--- 読解用文章 ---

説明

甜菜ペクチンを含有するパン組成物

水、食塩、イースト、小麦粉、及び甜菜ペクチンを含有する食品用組成物を開示する。また、フェルラ酸架橋結合を形成する方法であって、フェルラ酸源を用意し;グルテンを含有する小麦粉源を用意し;フェルラ酸源及び小麦粉源を混合して、生地を形成し;及び生地をベーキングに供し、これによって、フェルラ酸源とグルテンとの間で、フェルラ酸架橋結合を形成することを特徴とするフェルラ酸架橋結合の形成法を開示する。

【発明の詳細な説明】
【技術分野】
【0001】
パンは、今日、世界で最も広く消費されており、ほぼすべての文化及び環境の人々によって世界中で味わわれている食品の1つである。パンは、少なくとも石器時代以降、ヒトによって消費されてきており、早くから多くの改良を受けてきたが、今日、我々が知っているパンは、過去数千年と同じく、4つの基本成分、すなわち、小麦粉、水、食塩及びイーストからなる。

--- 元データ ---

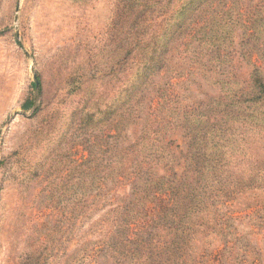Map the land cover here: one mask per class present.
Listing matches in <instances>:
<instances>
[{"label": "rangeland", "instance_id": "1", "mask_svg": "<svg viewBox=\"0 0 264 264\" xmlns=\"http://www.w3.org/2000/svg\"><path fill=\"white\" fill-rule=\"evenodd\" d=\"M209 1L211 7L197 3V23L191 28L212 23V13L230 16L229 42L212 51L206 42L198 46L201 34L175 36L166 54L173 71L153 75L155 87L143 89L137 108L141 117L135 124L126 120L113 157L103 162L97 139L110 141L113 132L87 124L83 115L95 105L102 111L111 104L126 107L128 99L118 101V95L127 93L134 73L144 74L151 36L162 33L165 24L178 23L184 0L150 9L148 0H0V264H264V172L255 177V171L244 179L238 170L210 174L211 183L202 185L203 199L183 202L179 212L187 216L186 224L195 222L199 229L182 250H172L171 236L162 231L161 250H135L142 224L148 222L141 213L150 202L137 203L134 196L140 191L134 188L141 171L134 170L152 167L149 172L159 175L166 163L152 155L149 164L143 159L136 165L129 144L146 138L142 126L150 125L163 127L152 136L164 138V147L166 141L173 142L168 144L173 151L180 145V158L185 149L183 131L166 125L161 116L148 122L149 107L161 92L182 95L183 108L207 102L218 94L214 83L219 76L246 82L252 65L242 60L239 43L254 20L264 31V0ZM229 8L243 12L239 24ZM259 35L264 42V33ZM220 53L225 61L218 59ZM36 76L39 94L32 87ZM158 83H163L161 90ZM29 100L34 106L25 111ZM90 153L95 157L91 165ZM87 166L106 174L96 176L94 191L84 176ZM182 183L187 186L186 180Z\"/></svg>", "mask_w": 264, "mask_h": 264}, {"label": "trees", "instance_id": "2", "mask_svg": "<svg viewBox=\"0 0 264 264\" xmlns=\"http://www.w3.org/2000/svg\"><path fill=\"white\" fill-rule=\"evenodd\" d=\"M175 1L148 0L149 9L163 2L172 4ZM199 1L202 3L208 2V7H211L213 4V1L209 0H184L179 6L178 23L176 22L177 24L175 25L170 24L171 26L169 24L163 25L164 31L162 33H160V30L154 31L157 35L151 36V42L145 48L148 61L143 68L144 74L141 73L142 76H140L134 73L132 80H129L132 84L130 83L127 93L121 91L117 97L118 101L123 102L124 99H128L126 107L125 105L121 106V104H111L103 112L95 105L97 110L88 108V111L83 115L87 124L92 122L94 125L100 124L99 128L108 126L113 132L112 136H108L111 139L110 141L106 138L103 140L97 139L99 142L98 152L101 153L103 162L111 160L113 157L114 148L117 143L120 144L119 140L127 124L126 120L134 119L132 123L135 124L137 123L135 118L141 117L142 111L137 110V108L141 105L142 93L146 91L143 89L147 86L148 89L155 87L153 79L155 76L153 75H161L164 72L173 71L171 69V62L168 60L166 54L172 42L171 40L175 36L177 39L179 35L186 36L188 33L192 34V31V38L196 34H201L202 38L197 39L198 46L204 48L203 42H206L207 45L211 46L212 51L223 49V46L229 42L228 37L233 31L231 29L230 16L220 15L219 17L217 14L212 13L209 15L212 17L209 18L212 19V23L209 20L207 21L211 25L203 24L200 28H195L194 30L191 28L193 24L197 23V12L194 14L193 12L197 10V3ZM235 1L233 0L230 3L232 5L234 3L238 4ZM231 11L235 12L236 24H239L240 19L244 15L243 12L241 11L239 14L234 9H230ZM255 21H253L252 25L248 26L249 28L245 31L246 37L245 39L243 38L244 41L239 43L240 46L238 48L241 52L242 60L245 59L246 63L252 65V70L246 82H233L230 75L222 79L219 76L217 82L214 83V85L218 86V94L207 102L201 101L196 106L183 108L184 105L181 103L183 100L182 95L161 92L162 95L158 96L159 100L157 103L149 107L148 112L150 115L148 114V118H146L148 122L154 123V118L161 116L162 120L166 121V125H169V127L174 126L180 132L183 131L181 134L185 148L183 157L180 158L179 156L181 155H178V153L182 154V151L178 149L180 147L179 144L176 145V150L173 151L170 149L173 142L166 141L165 144H171L169 147L167 144L166 148L163 146L164 138L160 140L153 138L152 135L157 134L163 128L159 126H156L154 129L150 128V125L148 127L142 126L144 130L142 136L146 138L142 137L143 139H141L140 136L129 144V150L133 153L130 155L135 156L134 163L136 165H141L143 159L146 164H149L150 162H147V160L149 156V158H152V155H154V158L158 162L165 161L166 163V168L159 175H156L155 172H152L153 174L149 172L152 170V167L148 171L145 166L134 170L141 171L138 174V184L136 183V187L134 188V191L137 193L140 191V194H135L134 197L138 199L137 203L140 202V199L150 202L148 210L141 213L140 219H146L148 222L142 224L144 234L137 239L135 250H161L159 248V239L161 238L158 234L161 231L171 236L170 248L172 250H182L185 244L191 238H194V229H199V225L195 222L194 224L192 222L186 224L188 218L185 214H181L179 210L184 206L182 204L186 202L185 200H188L189 203H195L203 199L201 195H203L202 190L204 187L202 185L206 181L209 184L211 183V180L208 179L210 174L216 175L215 172H218L220 175H223L224 170L226 172L238 170L243 179L245 176L246 178L248 176L254 177V174L251 175L250 171L258 172L255 177L263 174L264 42L260 39L259 33H264V31L260 30L259 26H254L257 22ZM184 22H186V25H184ZM228 23L229 26H227ZM259 23L261 22L259 21ZM175 33L176 35H174ZM253 55L256 56V59H252L254 62L251 61ZM217 57L218 59H224V61L227 59L221 53ZM216 74H221V72L217 71ZM35 79L36 81L32 84V87L39 94L41 92V81L38 76ZM160 84L158 83L156 87L159 90L163 86V83ZM123 95L126 97H123ZM94 103L96 104V102ZM33 106L34 101L29 100L22 106V109L27 111ZM98 127L96 126L95 129L97 130ZM104 132L105 130H101V135ZM134 148H138V152ZM260 151L261 155H263V160L261 159L262 156L259 155ZM253 157L258 158L254 160ZM88 159L90 165L94 164L95 157L93 154L90 153ZM102 161L99 162V165ZM230 166L233 167L231 168ZM94 167L97 166H89V168L87 166L84 173L85 178H88L91 184L90 191L97 189V187L93 188L92 186L94 183H98L96 176L103 178L106 175L100 172L96 173L93 169ZM183 180H186L188 188L182 183ZM251 180V183L255 185L256 180ZM243 183L245 184L246 182ZM161 187H164L166 190H161ZM182 188L186 189L183 190L186 191L183 196L180 191ZM187 193H190L193 197L188 199ZM141 194L143 195L142 197L140 196ZM137 203L135 206H137ZM160 204H166V206L161 207ZM147 206L143 205V208ZM132 215L133 213H131ZM182 222L185 225L183 224V229H180ZM114 229H117V226ZM127 231L129 230L127 229ZM115 236L111 237L110 240L114 239ZM131 242H134V240L130 238L129 243ZM107 243L109 244L108 241ZM113 246L109 244L107 249L112 250Z\"/></svg>", "mask_w": 264, "mask_h": 264}]
</instances>
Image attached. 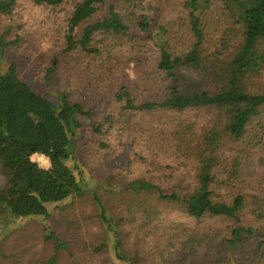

---

▶ [課題の指示]:
1: 「instances」という文字列を含む行がいくつあるか、数だけを答えてください。大文字と小文字は区別します。
2: 甜菜ペクチンを含むパン組成物の文章を、最後の文の続きから書き進めてください。
文章と行の内容は互いに関係がありません。

▶ [各課題の解答]:
1: 3

2:
【背景技術】
【0002】
近年では、パンの科学が迅速に進歩し、パン製造及びバン処方は、ますます、洗練されたものとなっている。詳しくは、パン、特に、商業的規模で製造されるパンの質を向上させるために、広範囲の新たなパン添加剤が開発されている。例えば、酵素は、パンの混合、プロセッシング、ベーキングの初期段階におけるプロセッシング助剤として働くようなパン添加剤の1つであるが、製品のテキスチャー及び柔らかさを改善するアミラーゼのような熱安定性形で存在する。他の酵素も、同様に、パンの腐敗の開始を遅らせ、これによって、パンの棚寿命を延長させるような重要な役割を果たす。パンのレシピ及び処方に含まれる酵素及び他の添加剤は、パンの製造業者及び消費者の両方に対して有意義な利点をもたらす。パンの製造業者については、これらの添加剤は、パンのプロセッシング及び製造を支援し、同時に、焼く上がりのパンの体積を増大させる。消費者については、これら添加剤により、パン製品が、良好な柔らかさを有し、脂肪と似た口当たり及びテキスチャーを有するなど一層機能強化されていることである。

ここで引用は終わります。